Preguntas frecuentes
- ¿Qué es el maxímetro?
- Es la función del contador que registra la potencia máxima que has demandado en cada periodo. En los contadores inteligentes actuales, el control de potencia se hace por maxímetro: en lugar de cortarte la luz al pasarte un instante, mide tu punta de consumo y, si superas de forma sostenida la contratada, puede penalizarte o avisar de que necesitas más potencia.
- ¿Qué es el ICP y en qué se diferencia del maxímetro?
- El ICP (Interruptor de Control de Potencia) es el sistema antiguo: un interruptor que cortaba la luz en cuanto superabas la potencia contratada, como un automático más. El maxímetro, en cambio, no corta al instante: mide tu punta máxima. Los contadores telegestionados modernos llevan el control de potencia integrado y funcionan por maxímetro.
- ¿Por qué se me va la luz al encender varios aparatos a la vez?
- Casi siempre porque has superado la potencia contratada: al juntar horno, vitro, lavadora o el termo, la suma supera tu límite y salta el control de potencia (o el ICP, si lo tienes). No es una avería: es la señal de que vas justo de potencia y conviene revisarla o repartir el uso de los aparatos.
- ¿Cómo sé si tengo bien ajustada la potencia?
- Si nunca se te va la luz al juntar aparatos, podrías estar pagando potencia de más; si salta a menudo, vas corto. El punto justo es el menor valor con el que no te salta en tu uso normal. Revisar tu punta de consumo en el contador o en la web de tu distribuidora ayuda a afinarlo.
- ¿Dónde puedo ver la potencia máxima que he alcanzado en casa?
- En dos sitios. El display del contador telegestionado va rotando lecturas y suele mostrar la potencia máxima registrada en el periodo.
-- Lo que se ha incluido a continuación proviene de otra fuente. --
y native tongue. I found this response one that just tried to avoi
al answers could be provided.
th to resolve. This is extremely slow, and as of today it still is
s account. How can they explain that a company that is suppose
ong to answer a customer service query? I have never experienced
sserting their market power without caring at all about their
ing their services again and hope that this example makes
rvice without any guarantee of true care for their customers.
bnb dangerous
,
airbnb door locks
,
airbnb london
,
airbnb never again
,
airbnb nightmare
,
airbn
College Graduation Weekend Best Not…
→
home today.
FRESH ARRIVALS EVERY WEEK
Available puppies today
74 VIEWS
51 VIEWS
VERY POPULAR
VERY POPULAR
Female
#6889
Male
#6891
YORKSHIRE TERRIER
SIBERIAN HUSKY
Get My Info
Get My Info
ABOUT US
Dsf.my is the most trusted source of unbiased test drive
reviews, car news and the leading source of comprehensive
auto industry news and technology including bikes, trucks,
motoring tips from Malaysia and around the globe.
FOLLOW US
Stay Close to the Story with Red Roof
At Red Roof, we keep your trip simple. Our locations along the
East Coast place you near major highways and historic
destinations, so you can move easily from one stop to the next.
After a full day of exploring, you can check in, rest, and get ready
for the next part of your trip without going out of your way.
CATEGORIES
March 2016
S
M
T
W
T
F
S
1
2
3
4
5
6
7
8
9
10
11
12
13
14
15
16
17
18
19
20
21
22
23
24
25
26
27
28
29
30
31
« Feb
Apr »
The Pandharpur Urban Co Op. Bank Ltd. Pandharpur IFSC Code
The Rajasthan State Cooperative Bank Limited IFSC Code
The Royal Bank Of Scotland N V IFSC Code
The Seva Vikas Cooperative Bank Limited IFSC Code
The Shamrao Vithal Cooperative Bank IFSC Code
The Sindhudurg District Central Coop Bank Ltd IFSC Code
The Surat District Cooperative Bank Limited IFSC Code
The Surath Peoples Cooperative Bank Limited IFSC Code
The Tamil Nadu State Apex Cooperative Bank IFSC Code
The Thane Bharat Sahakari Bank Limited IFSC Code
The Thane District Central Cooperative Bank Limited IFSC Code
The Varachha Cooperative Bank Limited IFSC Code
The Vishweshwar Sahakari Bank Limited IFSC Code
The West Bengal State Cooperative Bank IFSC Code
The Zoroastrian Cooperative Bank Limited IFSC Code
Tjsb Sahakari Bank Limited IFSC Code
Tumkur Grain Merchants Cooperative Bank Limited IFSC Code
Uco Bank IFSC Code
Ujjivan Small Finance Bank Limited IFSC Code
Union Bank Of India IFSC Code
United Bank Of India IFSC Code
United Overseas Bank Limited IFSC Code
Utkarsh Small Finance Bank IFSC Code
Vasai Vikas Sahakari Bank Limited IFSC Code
Y, más cómodo, en la oficina virtual de tu distribuidora puedes consultar tus curvas horarias de consumo y tus máximos, que es el dato con el que de verdad se decide si subir o bajar potencia.
- ¿Todavía hay casas con el ICP físico en el cuadro?
- Cada vez menos, pero sí: instalaciones antiguas que conservan el interruptor de control de potencia en su cajetín precintado junto al cuadro. Con la sustitución masiva por contadores telegestionados, el control ha pasado a integrarse en el propio contador y ese ICP físico deja de tener función. Tocar o manipular ese cajetín precintado no es cosa del usuario: quien actúa sobre él es la distribuidora o una empresa instaladora autorizada.